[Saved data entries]
★ ★ ★ ★

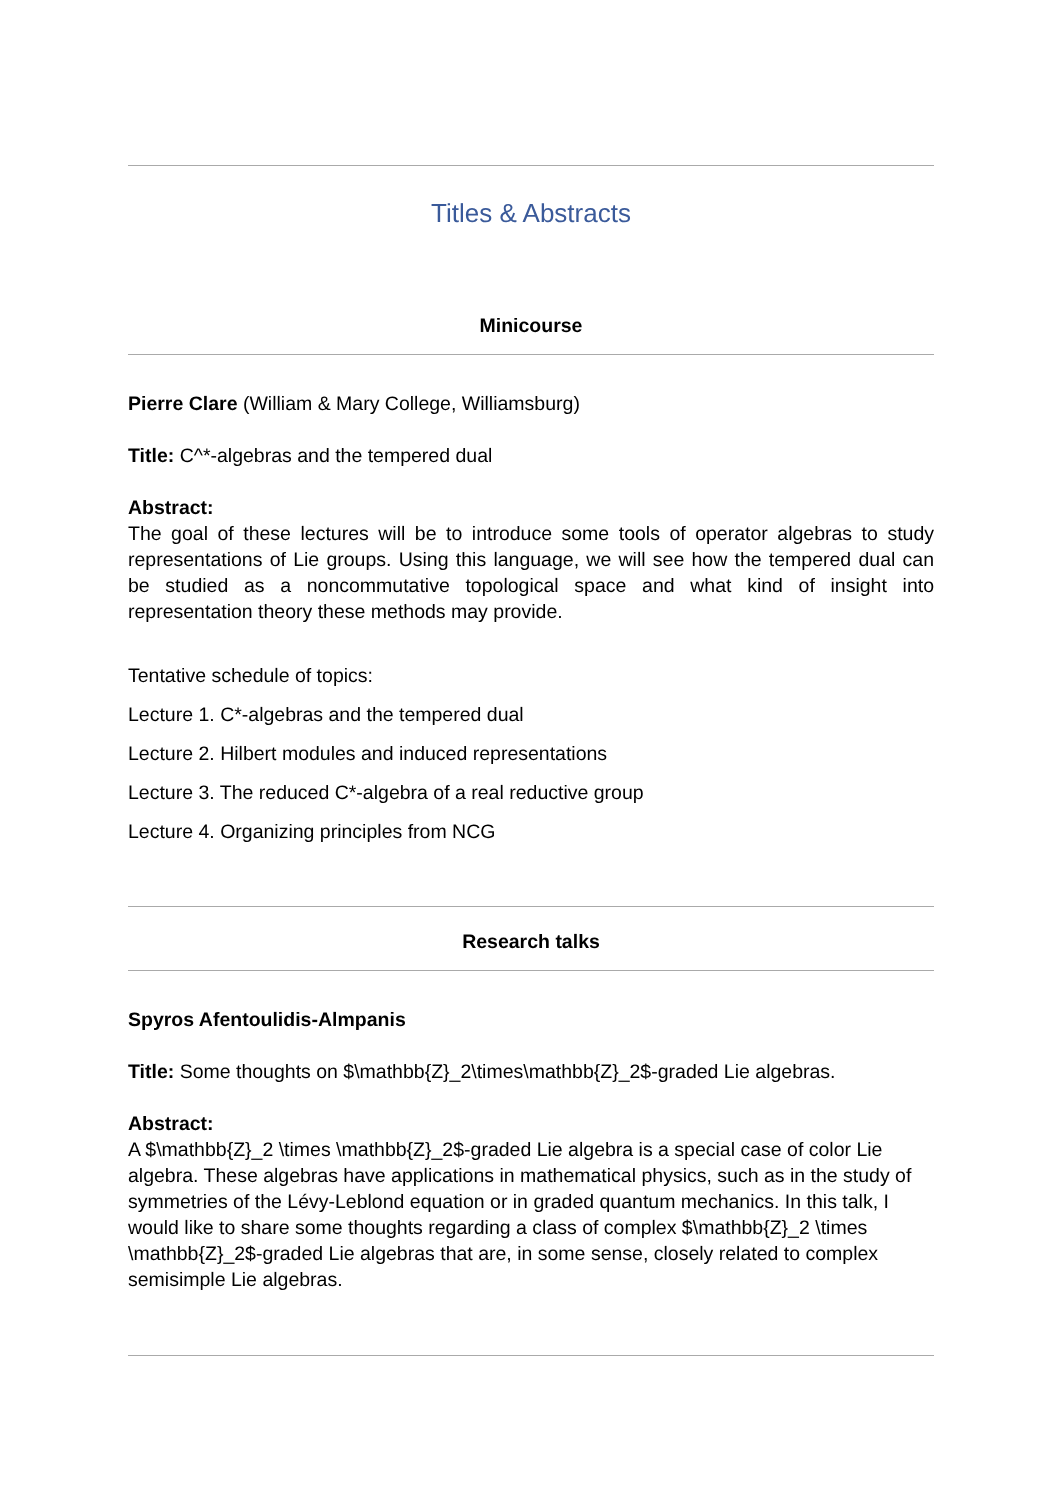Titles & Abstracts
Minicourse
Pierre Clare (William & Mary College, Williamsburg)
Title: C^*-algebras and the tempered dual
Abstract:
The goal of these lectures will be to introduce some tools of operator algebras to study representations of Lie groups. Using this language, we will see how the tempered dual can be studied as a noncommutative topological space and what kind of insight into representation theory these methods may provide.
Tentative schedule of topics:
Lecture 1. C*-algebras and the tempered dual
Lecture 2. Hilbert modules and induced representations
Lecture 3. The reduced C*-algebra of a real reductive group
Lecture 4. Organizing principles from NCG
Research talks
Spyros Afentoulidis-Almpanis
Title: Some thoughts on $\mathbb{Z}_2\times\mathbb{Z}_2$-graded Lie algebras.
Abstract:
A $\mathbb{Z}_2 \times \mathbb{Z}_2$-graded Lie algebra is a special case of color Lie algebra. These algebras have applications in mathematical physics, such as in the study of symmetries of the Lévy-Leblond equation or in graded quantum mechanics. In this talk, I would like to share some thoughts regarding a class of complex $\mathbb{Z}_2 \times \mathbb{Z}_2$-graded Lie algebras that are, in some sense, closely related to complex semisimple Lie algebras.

★ ★ ★ ★

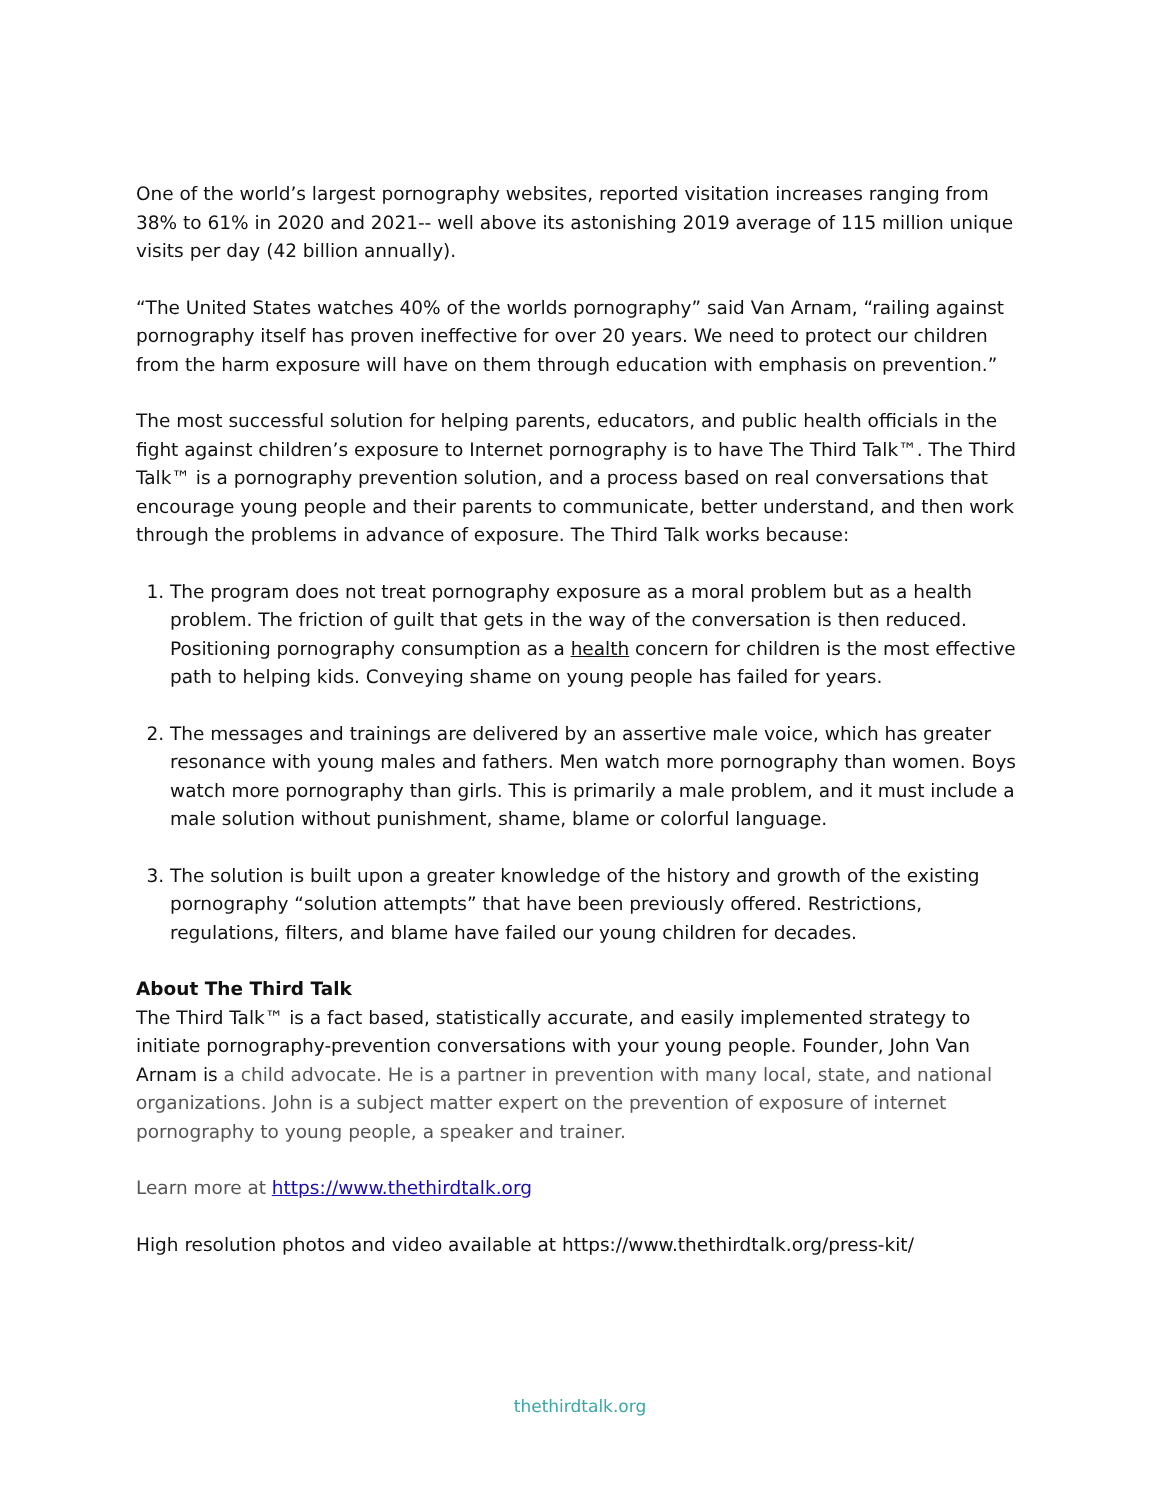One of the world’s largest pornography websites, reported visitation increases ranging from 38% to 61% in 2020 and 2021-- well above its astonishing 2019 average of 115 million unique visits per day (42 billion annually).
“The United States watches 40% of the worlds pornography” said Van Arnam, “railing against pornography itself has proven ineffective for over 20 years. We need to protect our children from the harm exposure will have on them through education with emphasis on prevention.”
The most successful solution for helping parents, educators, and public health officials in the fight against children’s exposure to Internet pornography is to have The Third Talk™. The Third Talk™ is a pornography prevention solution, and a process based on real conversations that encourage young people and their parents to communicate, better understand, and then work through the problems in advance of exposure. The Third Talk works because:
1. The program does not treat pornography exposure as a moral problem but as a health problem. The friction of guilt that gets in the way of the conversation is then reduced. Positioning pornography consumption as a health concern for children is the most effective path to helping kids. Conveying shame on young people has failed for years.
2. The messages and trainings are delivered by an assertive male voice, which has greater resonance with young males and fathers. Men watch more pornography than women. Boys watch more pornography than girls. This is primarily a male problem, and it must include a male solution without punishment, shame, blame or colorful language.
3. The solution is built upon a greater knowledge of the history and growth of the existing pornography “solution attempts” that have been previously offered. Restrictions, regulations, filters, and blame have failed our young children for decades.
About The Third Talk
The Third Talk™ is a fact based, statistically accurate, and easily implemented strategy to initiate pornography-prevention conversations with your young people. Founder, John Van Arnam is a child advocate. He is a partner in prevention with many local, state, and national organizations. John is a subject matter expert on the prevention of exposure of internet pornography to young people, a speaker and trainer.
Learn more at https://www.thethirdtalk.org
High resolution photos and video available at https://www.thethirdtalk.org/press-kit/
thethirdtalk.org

★ ★ ★ ★

The lines above, starting at the one with "Title: Some thoughts" and ending at the one with "semisimple Lie algebras.", are the only ones to return, exactly as written.

Output below:
Title: Some thoughts on $\mathbb{Z}_2\times\mathbb{Z}_2$-graded Lie algebras.
Abstract:
A $\mathbb{Z}_2 \times \mathbb{Z}_2$-graded Lie algebra is a special case of color Lie algebra. These algebras have applications in mathematical physics, such as in the study of symmetries of the Lévy-Leblond equation or in graded quantum mechanics. In this talk, I would like to share some thoughts regarding a class of complex $\mathbb{Z}_2 \times \mathbb{Z}_2$-graded Lie algebras that are, in some sense, closely related to complex semisimple Lie algebras.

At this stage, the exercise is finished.